Welcome to The Law Firm Owner Podcast powered by Velocity Work for owners who want to grow a firm that gives them the life they want. Get crystal clear on where you're going. Take planning seriously and honor your plan like a pro. This is the work that creates Velocity.

Hi, everyone, welcome back to this week's episode. I am thrilled to have you here. It's the middle of June, which is wild to me. And time's flying. We are almost at the end of Q2, so we are working hard with our clients and members over here preparing for the Strategic Planning Retreats, to plan Q3 and beyond. But Q3 is where we really nail down the effort that is supposed to happen, so that they're on track with where they really want to be, in the plans that they've made that are longer game plans.

So, it's just an exciting time. This is what we live for over here. This is everything is centered around no matter who we're working with. And it's the work that lights us up. So, we're really in heaven right now, working with everyone and getting everyone prepared.

I encourage each of you, as listeners, if you're not a member or a private client, I encourage you to take some space to reflect so that you're very intentional about how you want to plan for and what you want to get done and the goals that you'd like to hit for Q3. You could do it all the way through the end of the year. You could do it for the next 12 months. But get very nuts-and-boltsy with the next 90 days, in terms of the priorities that are going to be addressed.

If you have goals, you have numbers that you'd like to hit, whether that's revenue, whether that's profit margin, whether that is number of new clients, maybe each of those things. You have something you were striving for, what are you going to do to make sure that those numbers are possible? What is the effort that you're going to put forth?

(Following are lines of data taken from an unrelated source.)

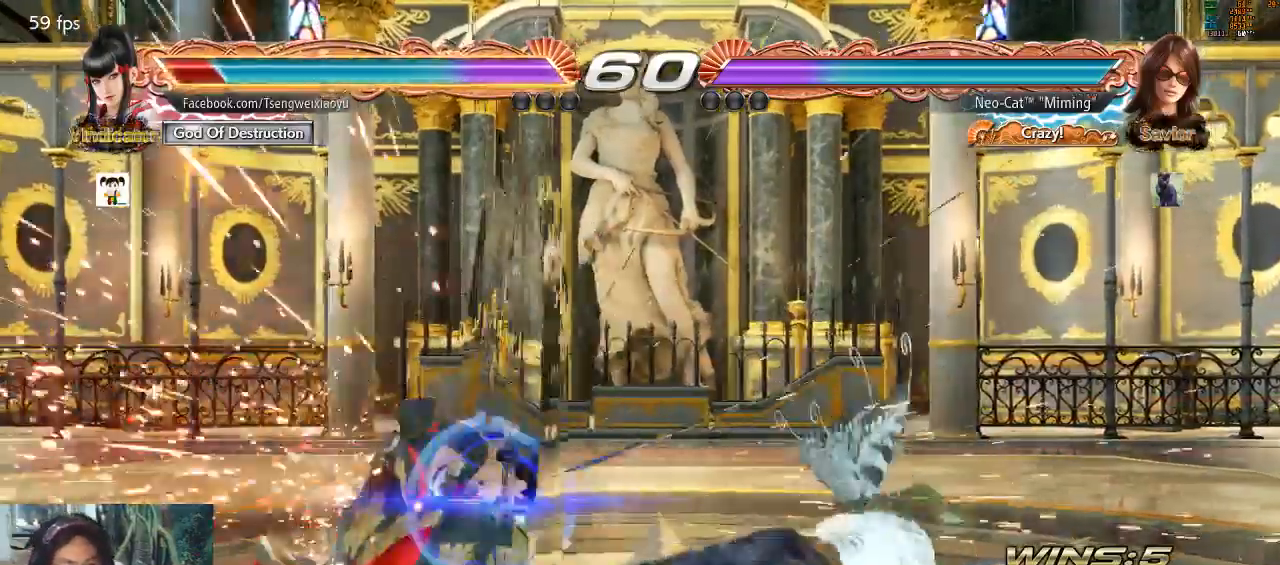
{"dt_ms": 500, "buttons": [], "left_stick": "center", "events": [[267, "CIRCLE", "down"], [333, "CIRCLE", "up"]]}
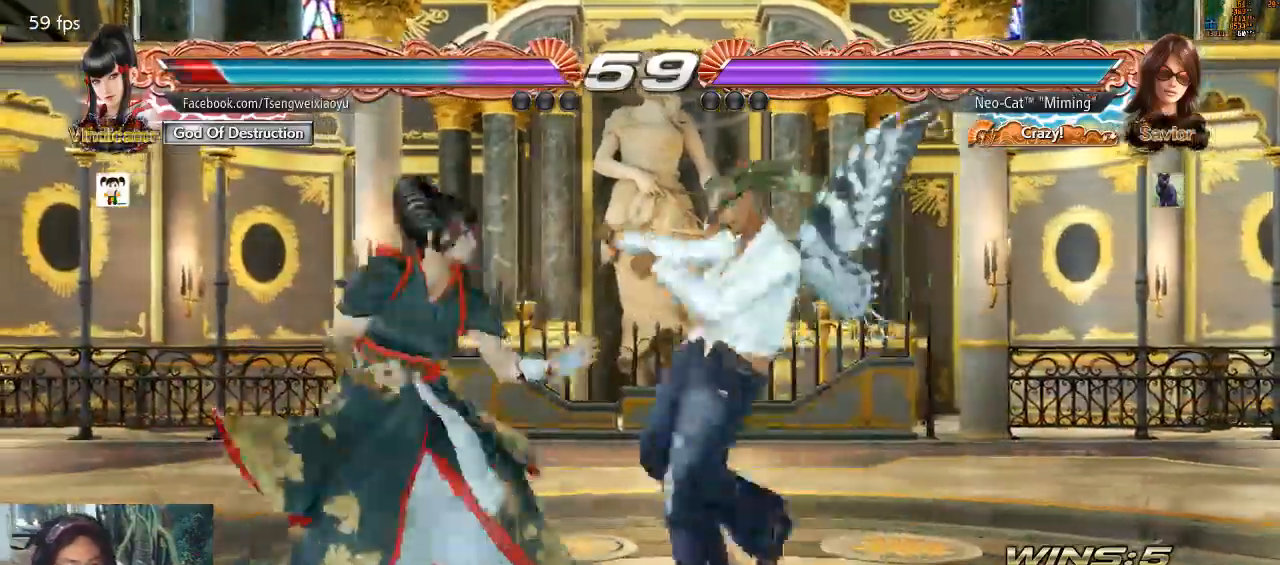
{"dt_ms": 500, "buttons": [], "left_stick": "right", "events": [[333, "left_stick", "right"], [400, "left_stick", "center"], [467, "left_stick", "right"]]}
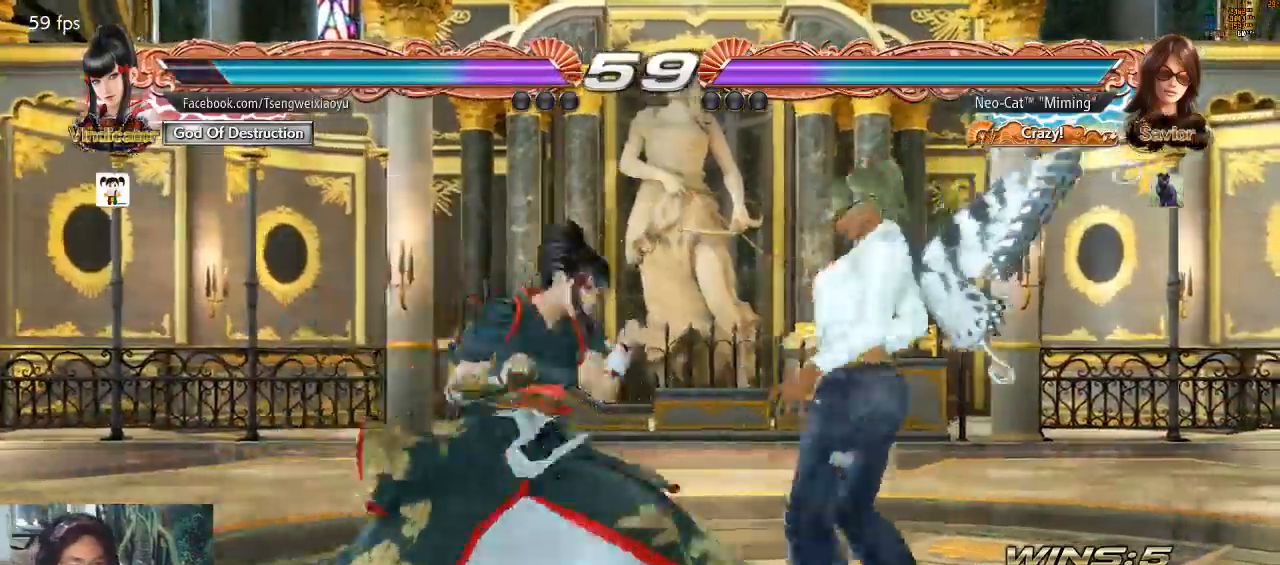
{"dt_ms": 500, "buttons": [], "left_stick": "center", "events": [[400, "left_stick", "center"]]}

And your brain may come up with ‘I don't know’ at first, do not accept that. Sit still, and think and brainstorm. This is what I call “super thinking”. Think about your business, and for your business, and what will be the best thing for the business. What will be the best thing for the business is usually something that will be the best thing for everyone involved, as well. You want to think of these things as win-win-wins, a win for the business, a win for the team, a win for the client. And team, that includes the owner.

So, really think through what it means, what it would look like, to focus on things that would produce an outcome that would be a win-win-win across the board, and help get you closer to where you want to be. Alright, so do that for yourselves. If you're with me, we take care of that for you. We facilitate all of it. If you are not in my programs or working with me in any way, then do this for yourself.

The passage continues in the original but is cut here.